**AIM OF THE TASK**
In the material below, the lines from the one containing "left knee: (172, 400)" through the one containing "right shoulder: (302, 225)" are to be given again exactly, ends included, and no others.

**THE RECORDS**
————————

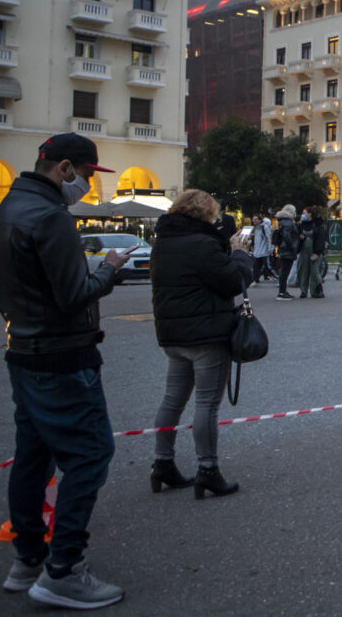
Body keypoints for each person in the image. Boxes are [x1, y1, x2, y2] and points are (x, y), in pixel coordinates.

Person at [0, 133, 129, 607]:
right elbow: (73, 295)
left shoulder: (4, 212)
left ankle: (27, 559)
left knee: (34, 455)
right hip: (63, 357)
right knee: (90, 453)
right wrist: (108, 268)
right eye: (86, 175)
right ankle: (64, 568)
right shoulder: (51, 216)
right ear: (65, 168)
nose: (88, 184)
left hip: (23, 351)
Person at [148, 190, 253, 499]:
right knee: (207, 402)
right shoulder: (203, 245)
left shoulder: (162, 243)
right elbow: (235, 281)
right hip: (206, 333)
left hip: (173, 333)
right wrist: (239, 254)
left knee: (172, 400)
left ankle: (162, 463)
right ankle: (207, 469)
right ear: (206, 214)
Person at [296, 206, 326, 299]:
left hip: (314, 250)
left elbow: (321, 239)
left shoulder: (317, 225)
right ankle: (303, 291)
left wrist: (317, 252)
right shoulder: (302, 225)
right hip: (304, 250)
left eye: (305, 213)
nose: (303, 215)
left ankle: (316, 291)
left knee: (314, 271)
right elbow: (298, 237)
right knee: (303, 270)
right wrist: (301, 238)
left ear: (310, 214)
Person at [272, 205, 300, 301]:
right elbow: (287, 236)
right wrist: (293, 248)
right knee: (285, 271)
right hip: (287, 249)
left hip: (282, 249)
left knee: (284, 271)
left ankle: (283, 291)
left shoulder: (281, 221)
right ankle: (282, 292)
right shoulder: (288, 223)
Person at [250, 214, 274, 285]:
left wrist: (270, 249)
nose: (254, 220)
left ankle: (276, 277)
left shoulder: (264, 227)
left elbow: (268, 238)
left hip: (264, 251)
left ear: (260, 220)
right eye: (253, 219)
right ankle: (255, 279)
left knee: (267, 265)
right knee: (256, 266)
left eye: (256, 219)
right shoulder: (255, 228)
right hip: (257, 251)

————————

**RESPONSE**
left knee: (172, 400)
left ankle: (162, 463)
right ankle: (207, 469)
right ear: (206, 214)
Person at [296, 206, 326, 299]:
left hip: (314, 250)
left elbow: (321, 239)
left shoulder: (317, 225)
right ankle: (303, 291)
left wrist: (317, 252)
right shoulder: (302, 225)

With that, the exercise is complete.